[Raw data]

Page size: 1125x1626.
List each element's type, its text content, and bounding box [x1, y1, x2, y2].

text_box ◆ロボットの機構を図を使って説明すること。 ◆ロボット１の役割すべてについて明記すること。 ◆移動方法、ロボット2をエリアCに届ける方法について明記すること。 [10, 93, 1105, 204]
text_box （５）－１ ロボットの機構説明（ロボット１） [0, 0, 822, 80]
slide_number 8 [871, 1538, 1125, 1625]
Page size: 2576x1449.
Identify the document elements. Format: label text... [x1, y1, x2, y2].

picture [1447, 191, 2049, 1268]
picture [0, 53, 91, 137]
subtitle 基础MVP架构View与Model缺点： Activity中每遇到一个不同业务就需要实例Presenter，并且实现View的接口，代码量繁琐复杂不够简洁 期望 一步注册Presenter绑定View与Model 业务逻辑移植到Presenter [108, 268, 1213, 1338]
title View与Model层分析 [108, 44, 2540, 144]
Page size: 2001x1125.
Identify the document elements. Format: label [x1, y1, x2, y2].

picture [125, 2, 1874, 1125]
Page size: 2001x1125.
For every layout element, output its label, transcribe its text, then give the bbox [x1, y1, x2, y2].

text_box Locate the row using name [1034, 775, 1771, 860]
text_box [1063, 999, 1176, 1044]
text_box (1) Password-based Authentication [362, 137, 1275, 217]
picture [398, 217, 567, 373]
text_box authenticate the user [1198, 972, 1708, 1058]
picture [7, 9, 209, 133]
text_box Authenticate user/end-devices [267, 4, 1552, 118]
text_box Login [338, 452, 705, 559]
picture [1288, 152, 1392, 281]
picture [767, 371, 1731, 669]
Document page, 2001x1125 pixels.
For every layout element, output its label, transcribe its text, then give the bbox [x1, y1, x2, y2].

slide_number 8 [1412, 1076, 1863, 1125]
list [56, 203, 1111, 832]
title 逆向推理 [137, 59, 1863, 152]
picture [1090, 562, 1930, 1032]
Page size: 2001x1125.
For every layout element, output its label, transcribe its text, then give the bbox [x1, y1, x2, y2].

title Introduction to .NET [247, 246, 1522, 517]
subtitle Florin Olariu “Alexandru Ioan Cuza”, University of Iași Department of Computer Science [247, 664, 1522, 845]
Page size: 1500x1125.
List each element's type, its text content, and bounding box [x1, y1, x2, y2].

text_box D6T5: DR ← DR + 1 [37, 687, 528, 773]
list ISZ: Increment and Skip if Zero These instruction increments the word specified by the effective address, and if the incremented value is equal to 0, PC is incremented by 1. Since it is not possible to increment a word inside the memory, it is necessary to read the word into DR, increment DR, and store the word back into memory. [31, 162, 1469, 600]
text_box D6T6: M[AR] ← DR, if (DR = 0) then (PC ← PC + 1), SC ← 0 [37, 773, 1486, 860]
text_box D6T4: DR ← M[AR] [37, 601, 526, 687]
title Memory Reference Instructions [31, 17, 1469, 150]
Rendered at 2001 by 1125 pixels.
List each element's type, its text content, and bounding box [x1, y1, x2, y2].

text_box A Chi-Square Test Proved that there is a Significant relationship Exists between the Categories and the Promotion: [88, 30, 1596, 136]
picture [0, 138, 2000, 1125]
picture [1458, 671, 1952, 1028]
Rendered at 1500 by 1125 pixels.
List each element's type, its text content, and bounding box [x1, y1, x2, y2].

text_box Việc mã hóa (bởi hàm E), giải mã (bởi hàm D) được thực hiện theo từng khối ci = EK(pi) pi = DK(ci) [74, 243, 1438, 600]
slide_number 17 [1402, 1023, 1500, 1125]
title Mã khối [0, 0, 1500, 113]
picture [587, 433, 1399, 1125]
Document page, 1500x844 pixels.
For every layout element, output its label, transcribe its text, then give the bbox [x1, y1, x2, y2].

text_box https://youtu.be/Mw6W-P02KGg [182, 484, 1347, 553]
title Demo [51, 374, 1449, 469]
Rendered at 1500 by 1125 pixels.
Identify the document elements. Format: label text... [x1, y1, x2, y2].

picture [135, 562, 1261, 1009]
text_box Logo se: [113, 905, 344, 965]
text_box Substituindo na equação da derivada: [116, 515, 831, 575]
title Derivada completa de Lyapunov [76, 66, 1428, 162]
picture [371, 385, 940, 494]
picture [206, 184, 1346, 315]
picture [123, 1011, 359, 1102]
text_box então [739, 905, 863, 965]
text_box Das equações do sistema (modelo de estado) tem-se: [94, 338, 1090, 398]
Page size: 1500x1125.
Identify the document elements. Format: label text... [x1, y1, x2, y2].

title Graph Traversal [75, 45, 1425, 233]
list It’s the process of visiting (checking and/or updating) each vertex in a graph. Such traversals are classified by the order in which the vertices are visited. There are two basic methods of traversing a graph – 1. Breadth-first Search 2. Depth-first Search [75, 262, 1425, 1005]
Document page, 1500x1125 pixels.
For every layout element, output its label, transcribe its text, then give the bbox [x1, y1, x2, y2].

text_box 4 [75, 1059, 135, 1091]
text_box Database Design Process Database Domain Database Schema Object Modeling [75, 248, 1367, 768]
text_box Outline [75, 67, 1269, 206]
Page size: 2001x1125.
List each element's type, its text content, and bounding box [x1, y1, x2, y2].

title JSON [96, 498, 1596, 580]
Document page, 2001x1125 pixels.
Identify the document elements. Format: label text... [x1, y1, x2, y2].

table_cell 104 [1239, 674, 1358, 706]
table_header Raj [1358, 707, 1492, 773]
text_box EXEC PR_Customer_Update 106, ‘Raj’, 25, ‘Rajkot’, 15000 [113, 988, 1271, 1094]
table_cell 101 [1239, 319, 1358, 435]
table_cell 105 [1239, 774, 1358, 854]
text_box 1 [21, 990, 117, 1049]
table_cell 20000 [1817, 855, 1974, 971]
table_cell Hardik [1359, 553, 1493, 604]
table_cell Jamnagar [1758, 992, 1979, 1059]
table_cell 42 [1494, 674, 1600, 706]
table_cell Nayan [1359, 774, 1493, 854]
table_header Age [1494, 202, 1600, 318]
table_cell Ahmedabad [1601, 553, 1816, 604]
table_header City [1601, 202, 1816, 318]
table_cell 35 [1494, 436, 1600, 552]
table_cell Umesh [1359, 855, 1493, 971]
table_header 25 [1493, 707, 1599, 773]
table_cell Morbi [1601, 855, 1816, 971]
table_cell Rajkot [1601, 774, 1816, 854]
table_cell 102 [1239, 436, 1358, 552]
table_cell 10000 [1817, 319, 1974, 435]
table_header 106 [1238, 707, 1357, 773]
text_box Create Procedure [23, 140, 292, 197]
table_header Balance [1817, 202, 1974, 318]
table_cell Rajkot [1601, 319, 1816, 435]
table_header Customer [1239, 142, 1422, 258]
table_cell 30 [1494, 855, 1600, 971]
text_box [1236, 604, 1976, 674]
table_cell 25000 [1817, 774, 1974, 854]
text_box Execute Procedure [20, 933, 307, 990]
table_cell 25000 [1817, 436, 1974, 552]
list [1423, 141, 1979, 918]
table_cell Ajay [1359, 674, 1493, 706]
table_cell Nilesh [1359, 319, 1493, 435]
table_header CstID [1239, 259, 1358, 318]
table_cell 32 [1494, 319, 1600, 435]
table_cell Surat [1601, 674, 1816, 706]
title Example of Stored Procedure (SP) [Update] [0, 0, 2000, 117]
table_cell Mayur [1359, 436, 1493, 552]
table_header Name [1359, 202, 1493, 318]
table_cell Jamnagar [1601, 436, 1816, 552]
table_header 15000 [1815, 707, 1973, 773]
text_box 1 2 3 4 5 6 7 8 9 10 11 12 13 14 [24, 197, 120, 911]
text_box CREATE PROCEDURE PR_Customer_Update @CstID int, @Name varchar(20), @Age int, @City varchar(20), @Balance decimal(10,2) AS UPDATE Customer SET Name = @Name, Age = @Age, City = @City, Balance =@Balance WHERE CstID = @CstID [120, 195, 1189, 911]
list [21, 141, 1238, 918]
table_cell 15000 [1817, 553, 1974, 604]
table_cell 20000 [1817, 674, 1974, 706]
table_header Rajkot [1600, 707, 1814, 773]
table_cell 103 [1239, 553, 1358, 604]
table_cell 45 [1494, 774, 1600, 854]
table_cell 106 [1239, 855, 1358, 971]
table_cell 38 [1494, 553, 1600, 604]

[/Raw data]

■ Description of the task: Copy each line of the records that contains the word "pixels".

■ Result of this exercise:
Document page, 2001x1125 pixels.
Rendered at 2001 by 1125 pixels.
Rendered at 1500 by 1125 pixels.
Document page, 1500x844 pixels.
Rendered at 1500 by 1125 pixels.
Document page, 1500x1125 pixels.
Document page, 2001x1125 pixels.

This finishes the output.